La realidad fue que mi abuelo conoció a Zapata en 1916, cuando apenas era un estudiante de medicina trasladado de Cuernavaca a la Ciudad de México, pero no jugó ajedrez con el Caudillo del Sur, sino dominó. Mientras viajaba a Cuautla con la intención de comprar unas botellas de cristal para luego venderlas, mi abuelo fue detenido por hombres de Zapata. Al enterarse de que tenía conocimientos de medicina, lo llevaron ante su jefe, quien no dudó en nombrarlo médico de la tropa. Mi abuelo estuvo retenido tres meses, durante los que se dedicó a curar a las huestes zapatistas de heridas de bala, amibiasis, disentería y hasta piojos. Pero el joven Mundo tenía que retomar sus estudios. Así que en una de esas noches en que jugaba dominó con el Caudillo del Sur, le explicó que debía volver con su familia, y le hizo una promesa: regresaría durante las vacaciones escolares para seguir atendiendo a los enfermos y heridos. Zapata accedió y mi abuelo cumplió con su parte del trato: continuó siendo el médico de los revolucionarios hasta el año de 1919, cuando el Caudillo del Sur fue asesinado. Muchos años después, algunos de los zapatistas sobrevivientes, con quienes mi abuelo conservaba amistad, le consiguieron un documento que lo acreditaba como Veterano de la Revolución, y que fue muy útil durante el trámite de su pensión: se agilizó y el monto fue elevado.

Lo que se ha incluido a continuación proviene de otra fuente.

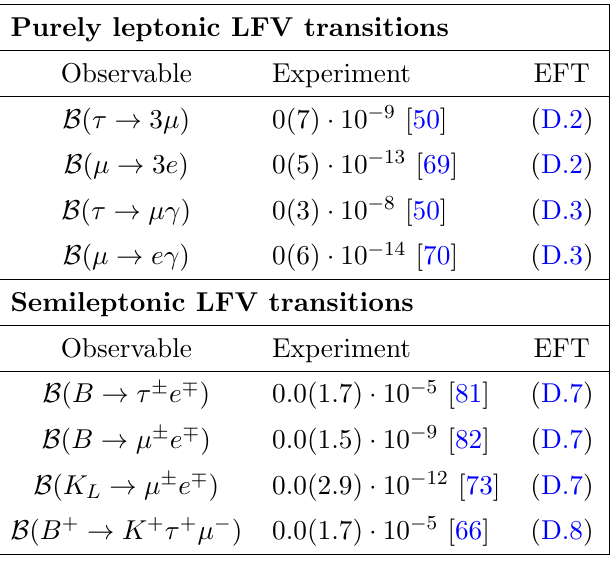
Table 7 . List of observables involving LFV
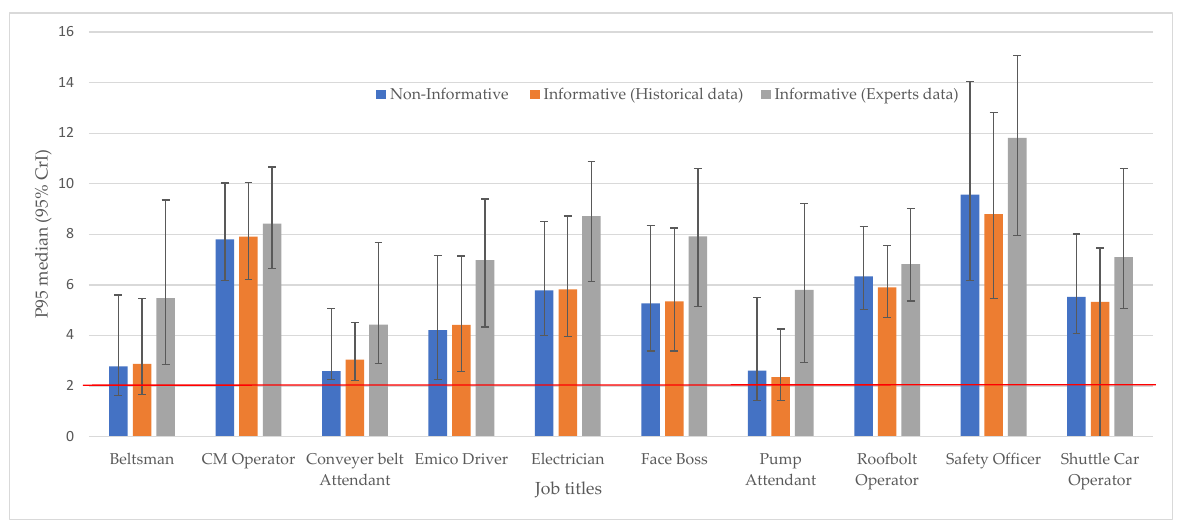
Figure 1. The comparison of the patterns of the posterior median (95% CrIs) of the P95 for non ‐ informative and informative (historical and expert data) distribu ‐ tions of the TWA8h dust concentrations across the job titles. The red horizontal is the SA OEL = 2 mg/m 3 .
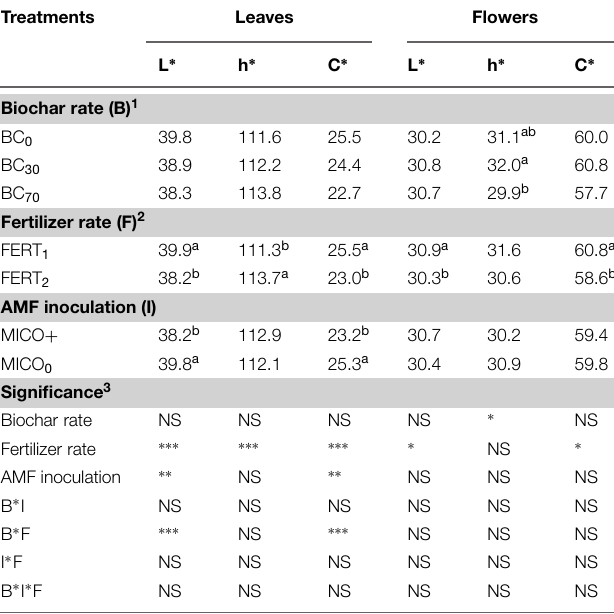
TABLE 6 | Color parameters of leaves and flowers of Pelargonium plants inoculated (MICO + ) or not (MICO 0 ) with AMF and grown for 74 d in substrate amended with different rates of biochar (BC 0 , BC 30 , BC 70 ), and fertilized with different rates of fertilizer (FERT 1 , FERT 2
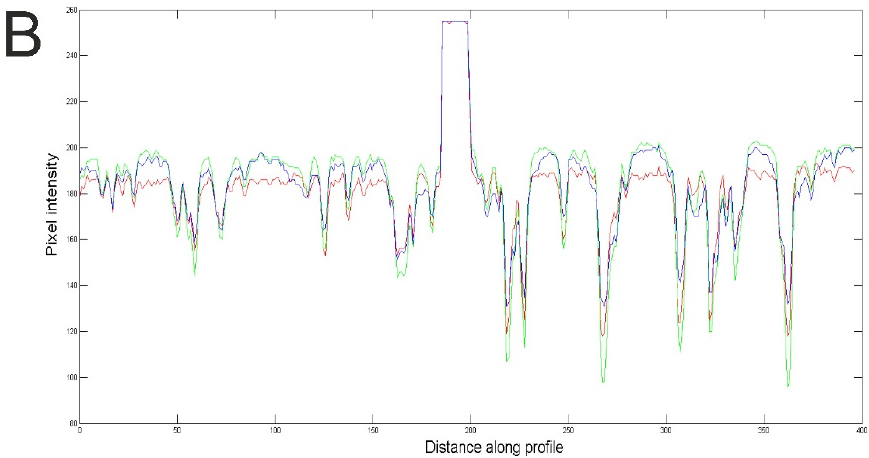
Figure 3. Impact of iron nano particles. ( A ) Optical micrographs of the gold surface before and after magnetic signal amplification; ( B ) Pixel intensity changes along the red reference line for red, green, and blue colors.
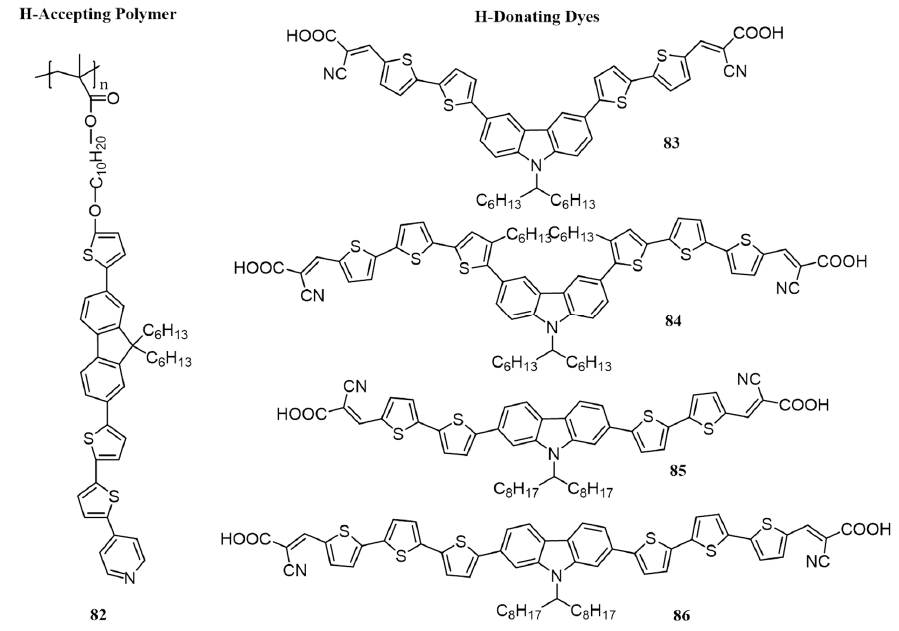
Figure 28. Chemical structures of the H-acceptor side-chain polymer ( 82 ) and H-donor dyes ( 83 – 86 ) synthesized by Lin et al. [96].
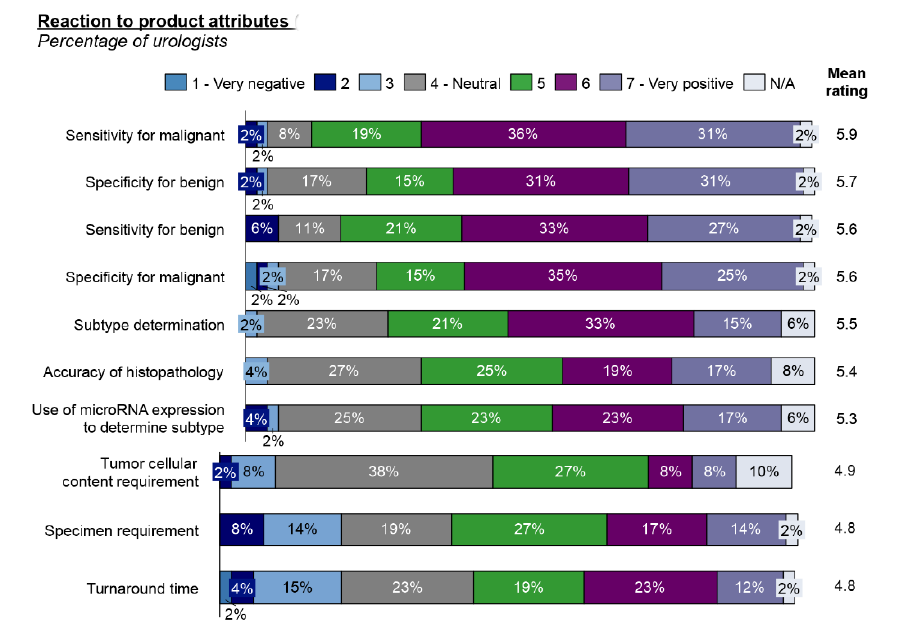
Figure 11. Test characteristics clinical favorability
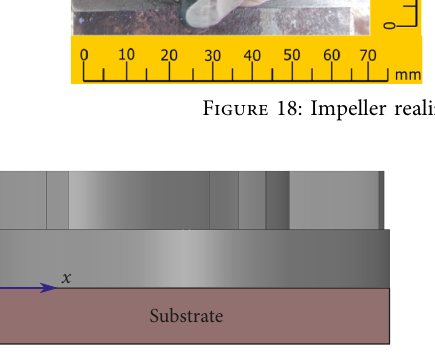
Figure 19: Position of substrate for orientation O (0, 0, 0, 0 ° , 0 ° , 0 ° ).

Todo esto lo cuenta el tío Sergio en el relato “Un episodio de la Revolución”, que volví a leer para escribir este texto. Desconozco en qué momento de la leyenda familiar se cambió el dominó por el ajedrez. A lo mejor fui yo quien lo hizo, en un intento por sentirme cerca del abuelo a quien el resto de mis hermanos recuerda con mucho cariño, pero del que no tengo ningún recuerdo personal, pues murió cuando yo tenía dos años. Debo confesar que me sentí un tanto decepcionado al conocer —o recordar, pues ese relato lo había leído por primera vez en 1988— la verdad: el dominó nunca me ha interesado. Imaginar a mi abuelo jugando una partida de ajedrez a vida o muerte —literalmente— con el Caudillo del Sur me parece una imagen mucho más poderosa, digna de un cuento que tal vez algún día escribiré. Sin embargo, ¿cuántas personas pueden relatar que su abuelo fue médico de Zapata?

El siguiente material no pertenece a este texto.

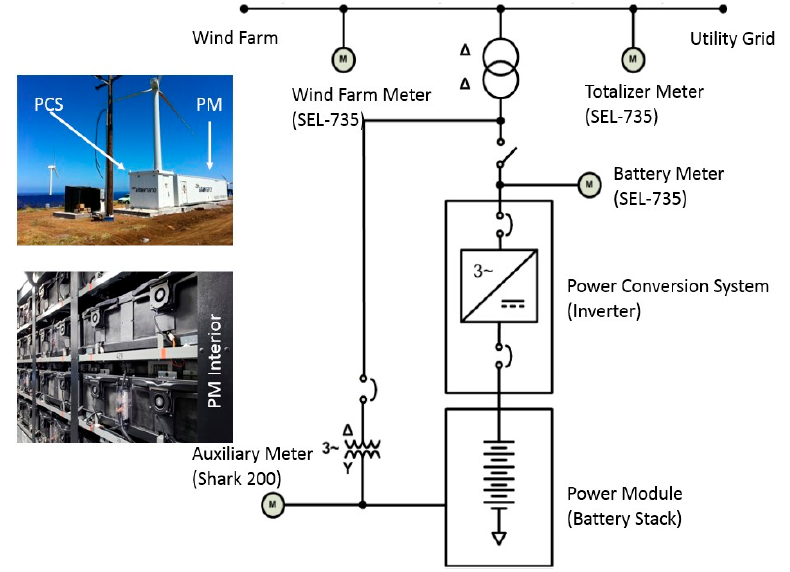
Figure 2. Schematic of the Hawaii island BESS highlighting metering units. The pictures insets show the installed PM and PCS units on site (top), and the line replaceable units (LRUs) which house the battery cells within the PM (below).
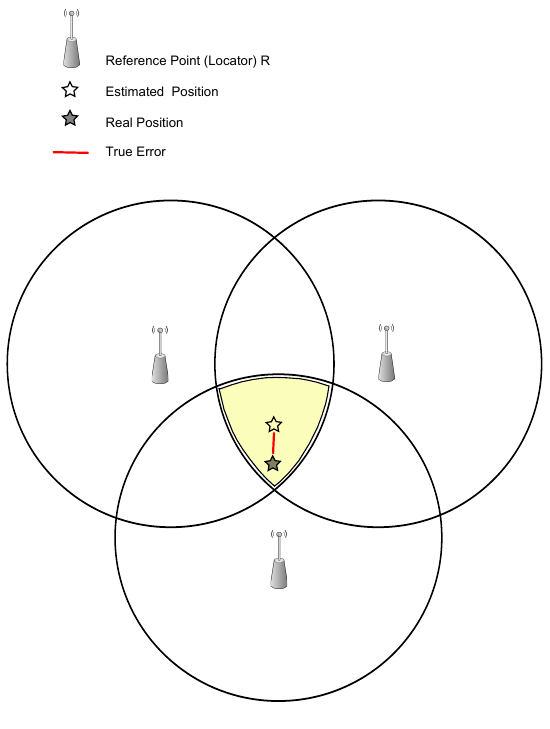
Figure 1. Positioning using reference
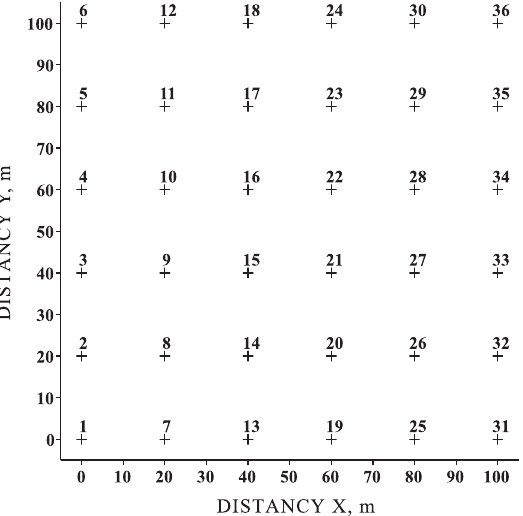
Figure 1. Sampling grid of the experimental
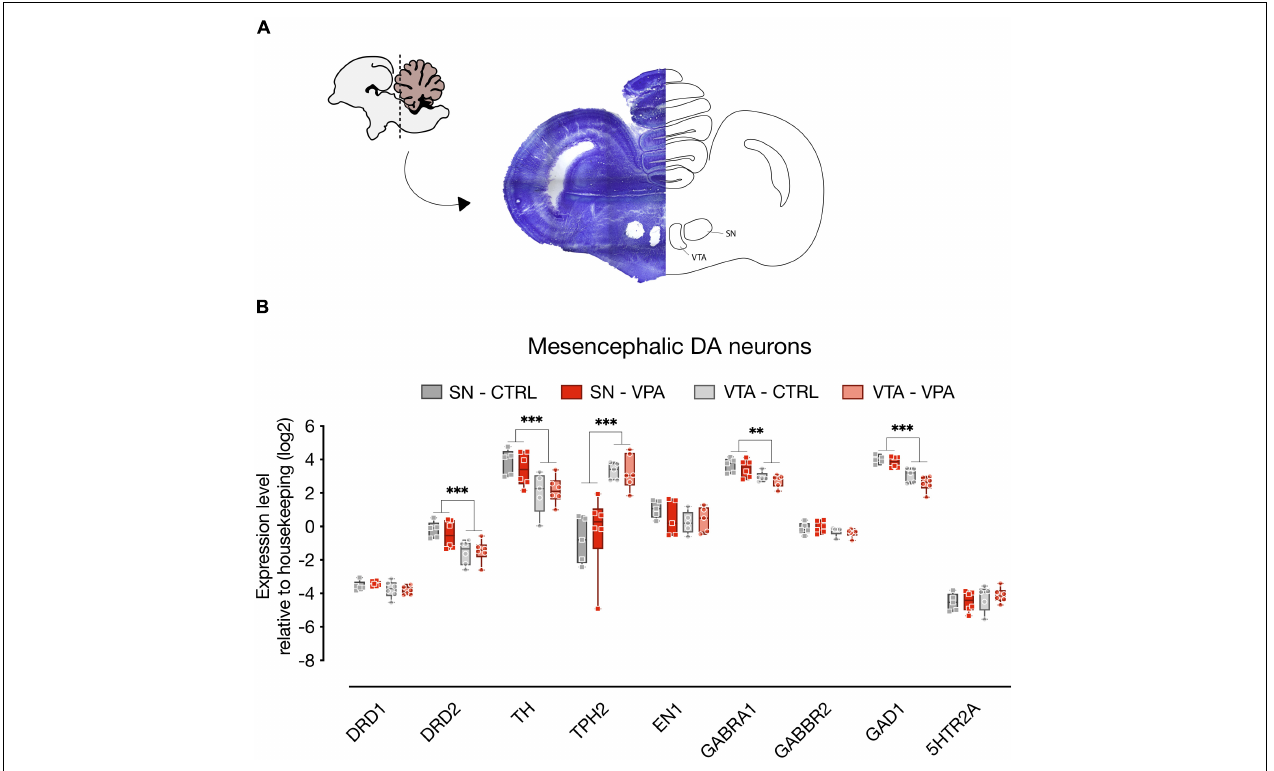
FIGURE 2 | Gene expression levels in the SN and VTA. (A) Schematic representation of the microdissected areas of interest (SN, Substantia Nigra; VTA, Ventral Tegmental Area) from coronal sections (adapted from Plate 33 in Puelles et al., 2007). (B) Box and whisker plot (median, min to max) of relative expression (dCt, log2) values for each group. Changes in expression of DRD1, DRD2, TH, TPH2, EN1, GABRA1, GABBR2, GAD1, and 5HTR2A in both SN and VTA of VPA- and vehicle-injected chicks were analyzed at P2. ∗∗ p < 0.01, ∗∗∗ p <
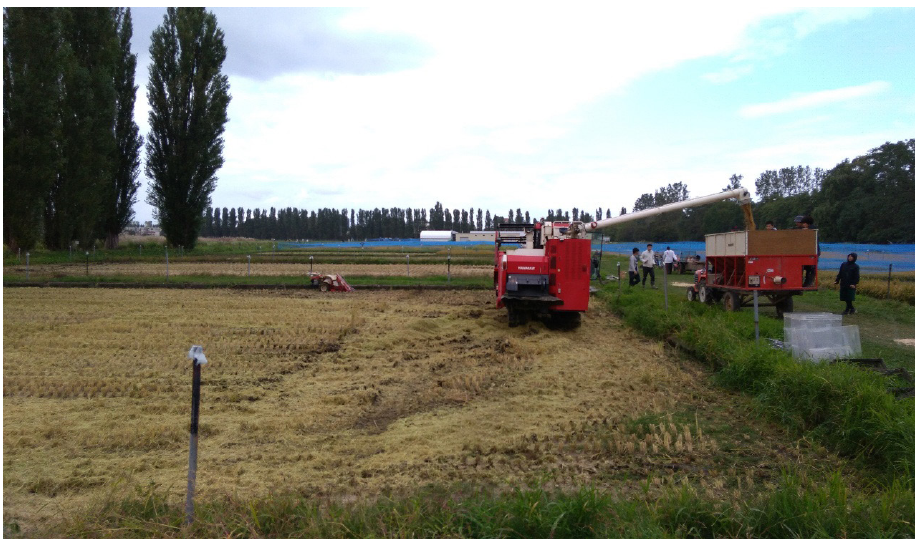
Fig. A2 Weeds were sampled around the “natural farming” rice paddy located in the Field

Carlos Mérida, Los hechiceros, 1958.

Y ahora, de manera inevitable, lo que siempre me atormenta: llegué tarde a todo. El provecho que le hubiera podido sacar al pasado revolucionario de mi abuelo si hubiera tenido la oportunidad de platicar con él. Por eso, supongo, repudio la realidad y me dedico a crear ficciones. No me ha quedado otro remedio que refugiarme dentro de mi propia imaginación.